ACABEI DE PASSAR PELO MEU 3 ABORTO, AFFFEEEE!!! NEM SEI O QUE FALAR...
MAS, O QUE SEI É QUE TEM SOLUÇÃO QUANDO DEUS ESTÁ A FRENTE DOS PROBLEMAS.
FORÇA, FÉ E PERSISTENCIA. BEIJOS.

Anna disse...

ABORTO RECORRENTE/SEQUENCIAL TEM JEITO.
EU PASSEI POR 2 ABORTOS E O ÚLTIMO FOI AGORA DIA 11/09, ESTAVA COM 8 SEMANAS.

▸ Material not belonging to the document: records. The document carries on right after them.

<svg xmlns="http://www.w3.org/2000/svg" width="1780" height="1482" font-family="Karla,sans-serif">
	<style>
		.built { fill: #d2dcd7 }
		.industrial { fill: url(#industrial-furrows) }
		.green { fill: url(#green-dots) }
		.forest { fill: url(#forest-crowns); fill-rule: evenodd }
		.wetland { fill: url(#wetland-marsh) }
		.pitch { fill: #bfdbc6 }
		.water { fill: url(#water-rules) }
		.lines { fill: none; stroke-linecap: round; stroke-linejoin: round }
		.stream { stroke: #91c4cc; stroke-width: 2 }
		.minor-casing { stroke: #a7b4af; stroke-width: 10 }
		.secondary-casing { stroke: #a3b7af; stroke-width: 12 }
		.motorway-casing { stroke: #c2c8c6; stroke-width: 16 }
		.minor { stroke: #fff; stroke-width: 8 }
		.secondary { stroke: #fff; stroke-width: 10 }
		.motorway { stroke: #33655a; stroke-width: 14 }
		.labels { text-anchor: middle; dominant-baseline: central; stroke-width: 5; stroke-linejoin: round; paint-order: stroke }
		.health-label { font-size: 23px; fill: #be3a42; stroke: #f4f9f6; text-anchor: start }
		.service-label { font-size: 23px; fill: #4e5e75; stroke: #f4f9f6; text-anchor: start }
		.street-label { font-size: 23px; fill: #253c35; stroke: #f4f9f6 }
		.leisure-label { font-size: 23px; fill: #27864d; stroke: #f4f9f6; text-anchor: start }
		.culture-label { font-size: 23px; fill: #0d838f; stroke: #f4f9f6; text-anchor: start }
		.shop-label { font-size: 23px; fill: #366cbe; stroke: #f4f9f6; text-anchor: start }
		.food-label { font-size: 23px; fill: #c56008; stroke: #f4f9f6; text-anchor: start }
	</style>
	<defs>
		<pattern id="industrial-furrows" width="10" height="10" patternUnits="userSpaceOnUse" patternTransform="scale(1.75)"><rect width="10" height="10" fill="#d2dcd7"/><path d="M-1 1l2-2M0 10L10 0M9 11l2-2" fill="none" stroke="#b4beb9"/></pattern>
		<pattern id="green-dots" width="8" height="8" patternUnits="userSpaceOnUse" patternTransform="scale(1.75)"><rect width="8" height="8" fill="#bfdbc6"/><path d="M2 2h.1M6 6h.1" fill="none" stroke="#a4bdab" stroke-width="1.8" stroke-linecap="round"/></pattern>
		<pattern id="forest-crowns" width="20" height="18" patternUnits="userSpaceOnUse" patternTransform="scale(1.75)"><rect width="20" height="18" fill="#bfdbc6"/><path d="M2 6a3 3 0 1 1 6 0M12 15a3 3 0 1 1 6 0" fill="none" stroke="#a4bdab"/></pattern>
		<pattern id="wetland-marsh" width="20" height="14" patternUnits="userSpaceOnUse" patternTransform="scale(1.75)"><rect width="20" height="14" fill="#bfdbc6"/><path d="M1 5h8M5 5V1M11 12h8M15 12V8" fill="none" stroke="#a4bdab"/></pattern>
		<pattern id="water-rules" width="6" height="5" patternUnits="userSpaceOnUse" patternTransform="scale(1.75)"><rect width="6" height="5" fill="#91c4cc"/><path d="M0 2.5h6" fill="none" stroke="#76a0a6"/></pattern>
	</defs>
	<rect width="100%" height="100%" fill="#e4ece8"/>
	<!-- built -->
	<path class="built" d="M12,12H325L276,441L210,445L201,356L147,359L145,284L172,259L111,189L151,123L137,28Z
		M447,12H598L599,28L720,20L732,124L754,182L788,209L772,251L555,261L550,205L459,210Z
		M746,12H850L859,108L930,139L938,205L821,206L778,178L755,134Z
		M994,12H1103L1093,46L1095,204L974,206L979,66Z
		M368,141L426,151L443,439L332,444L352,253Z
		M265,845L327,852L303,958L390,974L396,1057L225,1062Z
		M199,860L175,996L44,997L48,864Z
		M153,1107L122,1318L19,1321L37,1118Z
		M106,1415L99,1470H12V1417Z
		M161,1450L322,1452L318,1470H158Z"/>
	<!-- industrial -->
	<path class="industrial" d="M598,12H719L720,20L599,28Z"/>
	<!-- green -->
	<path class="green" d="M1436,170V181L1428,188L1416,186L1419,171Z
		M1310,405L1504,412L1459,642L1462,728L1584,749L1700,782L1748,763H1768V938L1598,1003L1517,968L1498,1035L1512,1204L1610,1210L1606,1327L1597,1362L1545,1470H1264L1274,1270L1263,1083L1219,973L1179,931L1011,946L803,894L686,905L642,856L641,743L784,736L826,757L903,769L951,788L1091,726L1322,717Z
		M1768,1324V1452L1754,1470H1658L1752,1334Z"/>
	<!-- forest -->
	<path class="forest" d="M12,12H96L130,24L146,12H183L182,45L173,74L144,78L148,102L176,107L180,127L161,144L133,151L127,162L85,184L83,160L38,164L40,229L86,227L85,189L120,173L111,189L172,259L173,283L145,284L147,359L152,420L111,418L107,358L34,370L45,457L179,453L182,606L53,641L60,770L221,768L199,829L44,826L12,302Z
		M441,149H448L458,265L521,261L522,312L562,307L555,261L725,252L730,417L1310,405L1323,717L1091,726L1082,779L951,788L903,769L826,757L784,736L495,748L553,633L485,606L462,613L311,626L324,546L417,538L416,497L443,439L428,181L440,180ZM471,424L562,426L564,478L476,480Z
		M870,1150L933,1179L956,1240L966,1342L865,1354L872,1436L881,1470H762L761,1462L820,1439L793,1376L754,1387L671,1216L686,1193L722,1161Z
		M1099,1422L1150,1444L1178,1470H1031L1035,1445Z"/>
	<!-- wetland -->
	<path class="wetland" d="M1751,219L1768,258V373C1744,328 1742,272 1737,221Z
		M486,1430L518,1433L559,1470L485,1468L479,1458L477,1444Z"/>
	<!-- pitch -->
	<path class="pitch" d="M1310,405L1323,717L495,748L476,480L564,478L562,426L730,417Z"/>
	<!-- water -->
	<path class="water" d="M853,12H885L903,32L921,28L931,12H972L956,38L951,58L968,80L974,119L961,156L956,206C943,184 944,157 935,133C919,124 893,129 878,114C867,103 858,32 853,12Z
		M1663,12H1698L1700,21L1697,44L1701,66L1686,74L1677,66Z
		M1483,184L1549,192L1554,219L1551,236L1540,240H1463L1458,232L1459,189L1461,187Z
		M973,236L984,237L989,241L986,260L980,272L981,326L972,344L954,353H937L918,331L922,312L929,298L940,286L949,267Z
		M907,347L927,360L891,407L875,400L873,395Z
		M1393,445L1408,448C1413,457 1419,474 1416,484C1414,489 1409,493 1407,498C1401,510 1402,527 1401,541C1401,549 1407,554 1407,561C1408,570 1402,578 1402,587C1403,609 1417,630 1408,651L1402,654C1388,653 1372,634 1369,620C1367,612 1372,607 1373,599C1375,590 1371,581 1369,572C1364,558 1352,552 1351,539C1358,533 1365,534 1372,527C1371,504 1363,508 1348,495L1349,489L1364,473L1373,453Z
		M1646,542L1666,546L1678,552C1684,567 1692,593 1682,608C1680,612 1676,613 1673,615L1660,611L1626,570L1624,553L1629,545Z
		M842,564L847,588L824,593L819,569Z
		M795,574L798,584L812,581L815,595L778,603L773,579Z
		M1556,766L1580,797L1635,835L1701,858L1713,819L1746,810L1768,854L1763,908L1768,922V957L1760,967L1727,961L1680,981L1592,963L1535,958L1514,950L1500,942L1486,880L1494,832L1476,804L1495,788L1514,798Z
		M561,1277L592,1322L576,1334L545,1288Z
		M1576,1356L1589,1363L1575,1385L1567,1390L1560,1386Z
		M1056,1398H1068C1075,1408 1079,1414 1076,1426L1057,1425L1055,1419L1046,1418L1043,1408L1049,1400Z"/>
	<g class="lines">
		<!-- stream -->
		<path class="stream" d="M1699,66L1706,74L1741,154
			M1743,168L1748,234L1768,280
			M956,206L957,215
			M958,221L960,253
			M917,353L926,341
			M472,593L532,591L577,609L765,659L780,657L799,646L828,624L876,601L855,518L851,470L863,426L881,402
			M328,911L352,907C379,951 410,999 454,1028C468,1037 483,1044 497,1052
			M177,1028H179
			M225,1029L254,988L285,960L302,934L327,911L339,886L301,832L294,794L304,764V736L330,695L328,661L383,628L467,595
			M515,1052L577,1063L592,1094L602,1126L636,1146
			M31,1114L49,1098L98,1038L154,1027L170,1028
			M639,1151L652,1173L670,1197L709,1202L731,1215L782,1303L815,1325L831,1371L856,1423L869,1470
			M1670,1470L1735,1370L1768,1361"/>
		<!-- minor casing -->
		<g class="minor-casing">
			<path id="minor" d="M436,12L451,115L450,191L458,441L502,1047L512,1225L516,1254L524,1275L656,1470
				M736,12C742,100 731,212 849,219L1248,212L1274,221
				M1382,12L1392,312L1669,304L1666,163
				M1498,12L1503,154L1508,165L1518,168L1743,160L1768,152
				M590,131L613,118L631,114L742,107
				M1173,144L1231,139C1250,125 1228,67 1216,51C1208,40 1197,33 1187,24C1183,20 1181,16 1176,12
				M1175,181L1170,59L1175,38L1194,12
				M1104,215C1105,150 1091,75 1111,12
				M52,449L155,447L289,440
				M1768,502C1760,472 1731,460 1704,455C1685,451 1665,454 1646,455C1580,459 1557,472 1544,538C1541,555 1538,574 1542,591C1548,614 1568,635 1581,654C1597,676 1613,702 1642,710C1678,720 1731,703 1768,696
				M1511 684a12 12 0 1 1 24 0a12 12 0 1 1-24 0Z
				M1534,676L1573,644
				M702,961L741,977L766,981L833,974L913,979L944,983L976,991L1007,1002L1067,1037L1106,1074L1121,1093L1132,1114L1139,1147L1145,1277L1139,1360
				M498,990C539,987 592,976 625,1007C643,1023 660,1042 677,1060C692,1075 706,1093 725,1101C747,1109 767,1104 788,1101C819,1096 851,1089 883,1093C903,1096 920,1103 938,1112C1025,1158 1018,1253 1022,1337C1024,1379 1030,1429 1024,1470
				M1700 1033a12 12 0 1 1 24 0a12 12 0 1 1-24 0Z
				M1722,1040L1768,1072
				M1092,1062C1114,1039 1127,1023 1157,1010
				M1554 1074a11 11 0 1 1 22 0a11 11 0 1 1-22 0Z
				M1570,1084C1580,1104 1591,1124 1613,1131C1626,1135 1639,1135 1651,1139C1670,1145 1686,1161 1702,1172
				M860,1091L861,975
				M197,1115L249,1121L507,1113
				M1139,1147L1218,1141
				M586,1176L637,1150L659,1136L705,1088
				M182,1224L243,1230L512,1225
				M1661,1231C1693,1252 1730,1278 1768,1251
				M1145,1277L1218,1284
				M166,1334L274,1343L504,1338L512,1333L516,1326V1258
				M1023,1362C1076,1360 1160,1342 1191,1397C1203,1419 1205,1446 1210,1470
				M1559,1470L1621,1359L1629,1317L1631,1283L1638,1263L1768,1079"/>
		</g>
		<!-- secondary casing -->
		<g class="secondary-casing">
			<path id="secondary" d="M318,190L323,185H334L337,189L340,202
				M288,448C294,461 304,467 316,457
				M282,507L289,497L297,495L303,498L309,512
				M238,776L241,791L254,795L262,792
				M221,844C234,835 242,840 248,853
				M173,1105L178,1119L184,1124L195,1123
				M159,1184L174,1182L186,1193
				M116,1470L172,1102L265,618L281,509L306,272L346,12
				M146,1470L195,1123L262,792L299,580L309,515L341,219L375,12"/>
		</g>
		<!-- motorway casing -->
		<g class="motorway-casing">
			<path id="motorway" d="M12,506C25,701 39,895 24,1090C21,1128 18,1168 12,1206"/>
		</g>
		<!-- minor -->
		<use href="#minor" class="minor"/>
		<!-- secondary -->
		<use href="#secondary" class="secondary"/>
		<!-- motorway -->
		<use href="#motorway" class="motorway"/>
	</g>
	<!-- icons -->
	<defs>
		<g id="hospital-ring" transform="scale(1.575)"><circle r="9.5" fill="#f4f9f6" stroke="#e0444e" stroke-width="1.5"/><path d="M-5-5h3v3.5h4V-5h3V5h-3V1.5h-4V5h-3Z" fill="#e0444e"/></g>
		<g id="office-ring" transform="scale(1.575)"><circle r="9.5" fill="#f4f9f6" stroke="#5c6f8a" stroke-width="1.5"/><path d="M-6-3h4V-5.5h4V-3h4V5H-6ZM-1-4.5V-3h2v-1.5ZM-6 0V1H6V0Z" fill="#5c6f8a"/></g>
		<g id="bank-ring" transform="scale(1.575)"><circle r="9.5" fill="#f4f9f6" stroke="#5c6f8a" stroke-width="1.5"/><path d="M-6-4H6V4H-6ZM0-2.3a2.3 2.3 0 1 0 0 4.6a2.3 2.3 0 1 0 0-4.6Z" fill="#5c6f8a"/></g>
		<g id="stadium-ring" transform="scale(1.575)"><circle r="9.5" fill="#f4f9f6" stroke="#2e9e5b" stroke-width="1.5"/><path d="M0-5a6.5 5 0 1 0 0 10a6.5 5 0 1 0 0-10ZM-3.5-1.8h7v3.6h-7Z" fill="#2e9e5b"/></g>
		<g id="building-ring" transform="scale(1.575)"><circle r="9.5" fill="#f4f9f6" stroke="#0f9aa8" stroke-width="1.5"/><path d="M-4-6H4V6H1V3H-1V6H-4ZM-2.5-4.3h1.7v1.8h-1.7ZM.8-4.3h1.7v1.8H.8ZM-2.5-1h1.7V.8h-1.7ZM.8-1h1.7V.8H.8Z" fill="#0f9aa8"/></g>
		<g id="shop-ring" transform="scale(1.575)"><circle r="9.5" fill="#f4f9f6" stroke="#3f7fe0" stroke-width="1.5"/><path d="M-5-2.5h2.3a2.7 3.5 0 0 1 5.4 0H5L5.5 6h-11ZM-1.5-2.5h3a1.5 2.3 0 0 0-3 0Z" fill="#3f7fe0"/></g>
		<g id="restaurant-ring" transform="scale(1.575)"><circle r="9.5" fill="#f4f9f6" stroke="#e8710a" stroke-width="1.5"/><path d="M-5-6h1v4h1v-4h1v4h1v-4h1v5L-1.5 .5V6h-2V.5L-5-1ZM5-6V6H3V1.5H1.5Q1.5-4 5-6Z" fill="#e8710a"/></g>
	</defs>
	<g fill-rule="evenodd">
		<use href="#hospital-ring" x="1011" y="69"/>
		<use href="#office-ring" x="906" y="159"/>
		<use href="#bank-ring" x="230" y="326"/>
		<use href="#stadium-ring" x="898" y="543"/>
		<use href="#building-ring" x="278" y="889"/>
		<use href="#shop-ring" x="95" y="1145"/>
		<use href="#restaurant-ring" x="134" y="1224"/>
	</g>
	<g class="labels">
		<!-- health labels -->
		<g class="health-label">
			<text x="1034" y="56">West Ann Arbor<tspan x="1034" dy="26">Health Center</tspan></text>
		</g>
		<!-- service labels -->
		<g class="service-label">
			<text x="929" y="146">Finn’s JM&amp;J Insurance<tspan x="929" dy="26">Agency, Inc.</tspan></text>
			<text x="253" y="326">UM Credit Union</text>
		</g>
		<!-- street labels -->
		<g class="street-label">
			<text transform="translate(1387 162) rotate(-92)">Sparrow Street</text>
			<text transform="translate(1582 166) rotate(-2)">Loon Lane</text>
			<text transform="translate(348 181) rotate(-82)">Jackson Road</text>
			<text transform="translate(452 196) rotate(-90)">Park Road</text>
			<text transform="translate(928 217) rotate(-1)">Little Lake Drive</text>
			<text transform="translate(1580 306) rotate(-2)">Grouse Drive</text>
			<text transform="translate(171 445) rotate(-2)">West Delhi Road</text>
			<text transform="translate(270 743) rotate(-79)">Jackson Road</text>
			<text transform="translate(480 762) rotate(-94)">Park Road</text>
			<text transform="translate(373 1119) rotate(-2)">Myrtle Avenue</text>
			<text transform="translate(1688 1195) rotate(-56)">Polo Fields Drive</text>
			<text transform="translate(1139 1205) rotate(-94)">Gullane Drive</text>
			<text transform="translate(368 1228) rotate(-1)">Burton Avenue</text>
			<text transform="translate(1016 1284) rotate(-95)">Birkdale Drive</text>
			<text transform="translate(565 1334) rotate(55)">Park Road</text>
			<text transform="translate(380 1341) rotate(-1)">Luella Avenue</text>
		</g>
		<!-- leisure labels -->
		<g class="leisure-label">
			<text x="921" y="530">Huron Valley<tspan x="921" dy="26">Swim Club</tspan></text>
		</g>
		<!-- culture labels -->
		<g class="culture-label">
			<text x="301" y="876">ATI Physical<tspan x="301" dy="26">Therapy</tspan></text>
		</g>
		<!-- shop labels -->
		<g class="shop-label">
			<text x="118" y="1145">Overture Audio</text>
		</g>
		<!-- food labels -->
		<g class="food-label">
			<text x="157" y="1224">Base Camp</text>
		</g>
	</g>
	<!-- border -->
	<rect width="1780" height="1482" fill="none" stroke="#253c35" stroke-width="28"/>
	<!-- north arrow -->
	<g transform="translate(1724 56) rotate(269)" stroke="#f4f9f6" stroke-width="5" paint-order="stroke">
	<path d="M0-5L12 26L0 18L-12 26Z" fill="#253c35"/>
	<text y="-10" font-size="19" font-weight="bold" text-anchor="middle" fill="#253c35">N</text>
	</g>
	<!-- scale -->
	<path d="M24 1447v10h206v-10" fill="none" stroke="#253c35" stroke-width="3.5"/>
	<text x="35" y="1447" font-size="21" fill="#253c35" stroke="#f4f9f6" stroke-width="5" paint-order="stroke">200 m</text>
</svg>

DESCOBRI UM SITE QUE PODE AJUDAR A GENTE!ESTOU COM MUITA ESPERNÇA, MENINAS !!!
www.barini.med.br - (DR. RICARDO BARINI).
LÁ FAZ O EXAME DE CROSS MACH, LIGUEI HOJE 13/09/2010, CUSTA R$ 450. QUEM NÃO PODE PAGAR PODE FAZER OS EXAMES PELA UNICAMP.
O tratamento é oferecido gratuitamente no Ambulatório de Perdas Gestacionais do Centro de Atenção Integral à Saúde da Mulher da Universidade Estadual de Campinas (Unicamp) (Av. Alexander Fleming, 101, Cidade Universitária, Barão Geraldo, Campinas). Informações pelo telefone (19) 3521-9331.